(Text extracted from each page)
>>>

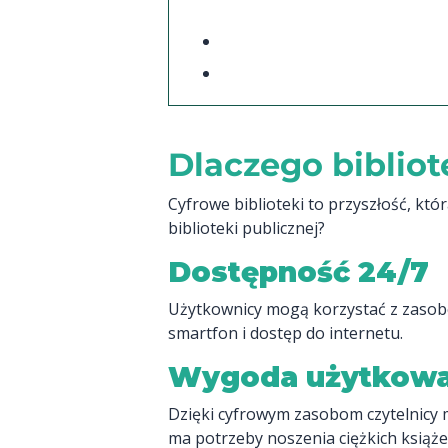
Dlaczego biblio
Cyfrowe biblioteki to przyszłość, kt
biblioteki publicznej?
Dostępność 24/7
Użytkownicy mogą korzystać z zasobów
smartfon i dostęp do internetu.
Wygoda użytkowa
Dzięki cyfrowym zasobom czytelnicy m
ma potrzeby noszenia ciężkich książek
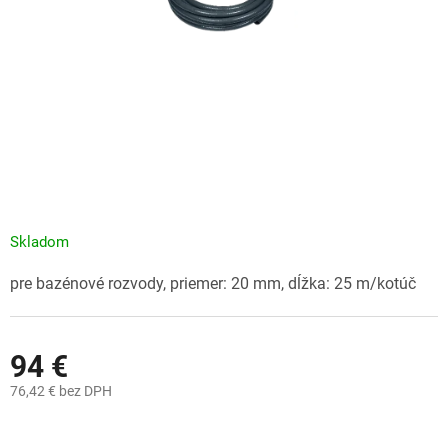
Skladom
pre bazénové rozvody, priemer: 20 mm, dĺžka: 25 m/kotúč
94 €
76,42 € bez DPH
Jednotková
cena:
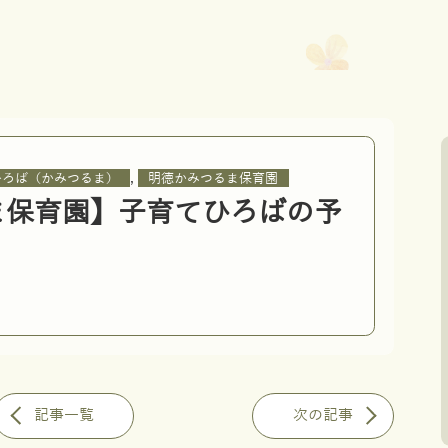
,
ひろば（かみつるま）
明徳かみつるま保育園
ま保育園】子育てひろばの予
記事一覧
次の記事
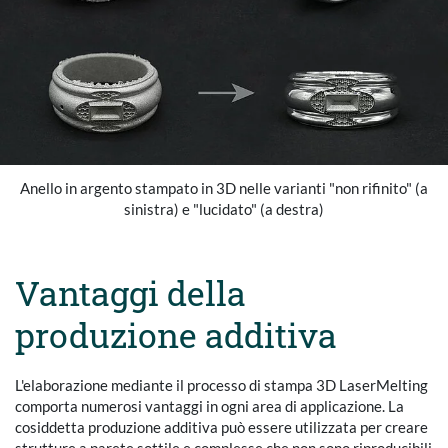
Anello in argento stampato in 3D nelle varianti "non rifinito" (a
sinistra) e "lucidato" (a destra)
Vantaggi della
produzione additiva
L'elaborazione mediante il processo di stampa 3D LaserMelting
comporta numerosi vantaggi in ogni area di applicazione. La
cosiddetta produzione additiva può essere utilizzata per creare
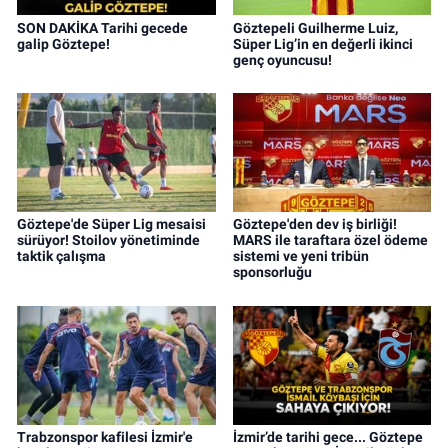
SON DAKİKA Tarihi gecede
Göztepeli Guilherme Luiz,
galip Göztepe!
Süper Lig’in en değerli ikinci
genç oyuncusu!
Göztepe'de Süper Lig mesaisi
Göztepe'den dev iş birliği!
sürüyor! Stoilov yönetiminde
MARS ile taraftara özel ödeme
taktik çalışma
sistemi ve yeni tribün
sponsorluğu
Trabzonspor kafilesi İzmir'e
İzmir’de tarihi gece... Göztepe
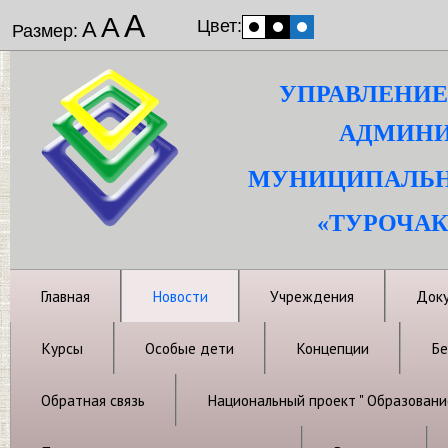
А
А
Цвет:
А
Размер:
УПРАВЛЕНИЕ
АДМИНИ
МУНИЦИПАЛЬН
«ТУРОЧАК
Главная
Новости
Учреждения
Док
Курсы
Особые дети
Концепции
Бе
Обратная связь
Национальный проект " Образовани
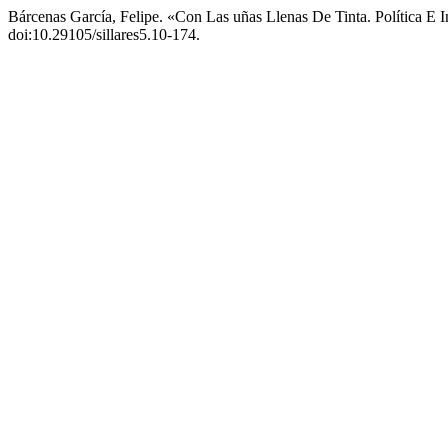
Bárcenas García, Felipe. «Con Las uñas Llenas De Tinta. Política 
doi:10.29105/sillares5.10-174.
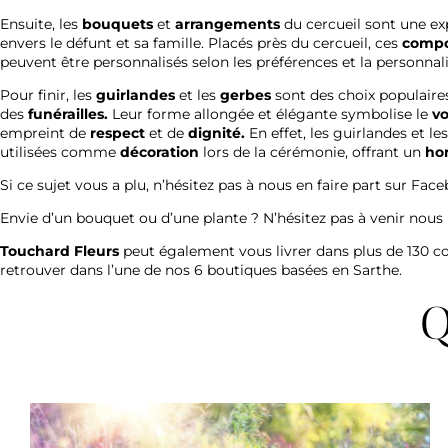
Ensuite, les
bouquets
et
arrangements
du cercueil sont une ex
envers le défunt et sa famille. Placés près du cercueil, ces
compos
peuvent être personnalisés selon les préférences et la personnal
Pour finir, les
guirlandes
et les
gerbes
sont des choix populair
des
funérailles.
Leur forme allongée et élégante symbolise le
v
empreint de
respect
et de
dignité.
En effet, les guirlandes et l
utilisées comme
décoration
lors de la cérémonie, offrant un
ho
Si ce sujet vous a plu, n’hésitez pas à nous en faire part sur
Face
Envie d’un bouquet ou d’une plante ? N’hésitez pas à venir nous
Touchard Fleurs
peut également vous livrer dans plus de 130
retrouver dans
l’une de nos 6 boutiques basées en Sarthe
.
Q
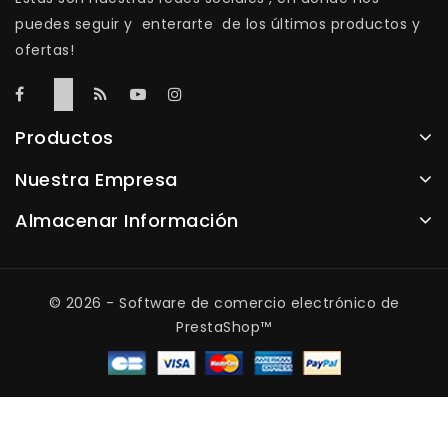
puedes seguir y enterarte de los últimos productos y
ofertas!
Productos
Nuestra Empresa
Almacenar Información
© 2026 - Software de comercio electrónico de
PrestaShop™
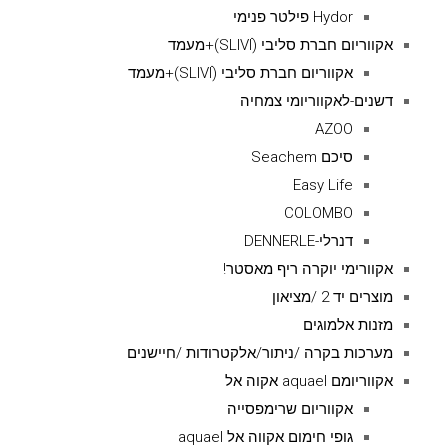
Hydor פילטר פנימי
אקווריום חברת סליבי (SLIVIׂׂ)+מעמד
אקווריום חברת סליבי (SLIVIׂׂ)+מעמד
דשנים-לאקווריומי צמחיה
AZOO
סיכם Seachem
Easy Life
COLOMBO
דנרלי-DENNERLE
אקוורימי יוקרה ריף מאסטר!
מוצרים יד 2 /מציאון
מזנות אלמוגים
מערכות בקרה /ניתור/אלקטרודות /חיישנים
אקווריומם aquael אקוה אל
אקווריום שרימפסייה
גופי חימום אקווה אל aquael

<<<

Problem: Set out every line of text from all the records above as one numbered list, skipping blank lines. Leave the picture markers out of the list.

Result:
1. Dlaczego biblio
2. Cyfrowe biblioteki to przyszłość, kt
3. biblioteki publicznej?
4. Dostępność 24/7
5. Użytkownicy mogą korzystać z zasobów
6. smartfon i dostęp do internetu.
7. Wygoda użytkowa
8. Dzięki cyfrowym zasobom czytelnicy m
9. ma potrzeby noszenia ciężkich książek
10. Skladom
11. pre bazénové rozvody, priemer: 20 mm, dĺžka: 25 m/kotúč
12. 94 €
13. 76,42 € bez DPH
14. Jednotková
15. cena:
16. ,
17. ひろば（かみつるま）
18. 明徳かみつるま保育園
19. ま保育園】子育てひろばの予
20. 記事一覧
21. 次の記事
22. Anello in argento stampato in 3D nelle varianti "non rifinito" (a
23. sinistra) e "lucidato" (a destra)
24. Vantaggi della
25. produzione additiva
26. L'elaborazione mediante il processo di stampa 3D LaserMelting
27. comporta numerosi vantaggi in ogni area di applicazione. La
28. cosiddetta produzione additiva può essere utilizzata per creare
29. SON DAKİKA Tarihi gecede
30. Göztepeli Guilherme Luiz,
31. galip Göztepe!
32. Süper Lig’in en değerli ikinci
33. genç oyuncusu!
34. Göztepe'de Süper Lig mesaisi
35. Göztepe'den dev iş birliği!
36. sürüyor! Stoilov yönetiminde
37. MARS ile taraftara özel ödeme
38. taktik çalışma
39. sistemi ve yeni tribün
40. sponsorluğu
41. Trabzonspor kafilesi İzmir'e
42. İzmir’de tarihi gece... Göztepe
43. А
44. А
45. Цвет:
46. А
47. Размер:
48. УПРАВЛЕНИЕ
49. АДМИНИ
50. МУНИЦИПАЛЬН
51. «ТУРОЧАК
52. Главная
53. Новости
54. Учреждения
55. Док
56. Курсы
57. Особые дети
58. Концепции
59. Бе
60. Обратная связь
61. Национальный проект " Образовани
62. Bárcenas García, Felipe. «Con Las uñas Llenas De Tinta. Política 
63. doi:10.29105/sillares5.10-174.
64. Ensuite, les
65. bouquets
66. et
67. arrangements
68. du cercueil sont une ex
69. envers le défunt et sa famille. Placés près du cercueil, ces
70. compos
71. peuvent être personnalisés selon les préférences et la personnal
72. Pour finir, les
73. guirlandes
74. et les
75. gerbes
76. sont des choix populair
77. des
78. funérailles.
79. Leur forme allongée et élégante symbolise le
80. v
81. empreint de
82. respect
83. et de
84. dignité.
85. En effet, les guirlandes et l
86. utilisées comme
87. décoration
88. lors de la cérémonie, offrant un
89. ho
90. Si ce sujet vous a plu, n’hésitez pas à nous en faire part sur
91. Face
92. Envie d’un bouquet ou d’une plante ? N’hésitez pas à venir nous
93. Touchard Fleurs
94. peut également vous livrer dans plus de 130
95. retrouver dans
96. l’une de nos 6 boutiques basées en Sarthe
97. .
98. Q
99. puedes seguir y enterarte de los últimos productos y
100. ofertas!
101. Productos
102. Nuestra Empresa
103. Almacenar Información
104. © 2026 - Software de comercio electrónico de
105. PrestaShop™
106. Hydor פילטר פנימי
107. אקווריום חברת סליבי (SLIVIׂׂ)+מעמד
108. אקווריום חברת סליבי (SLIVIׂׂ)+מעמד
109. דשנים-לאקווריומי צמחיה
110. AZOO
111. סיכם Seachem
112. Easy Life
113. COLOMBO
114. דנרלי-DENNERLE
115. אקוורימי יוקרה ריף מאסטר!
116. מוצרים יד 2 /מציאון
117. מזנות אלמוגים
118. מערכות בקרה /ניתור/אלקטרודות /חיישנים
119. אקווריומם aquael אקוה אל
120. אקווריום שרימפסייה
121. גופי חימום אקווה אל aquael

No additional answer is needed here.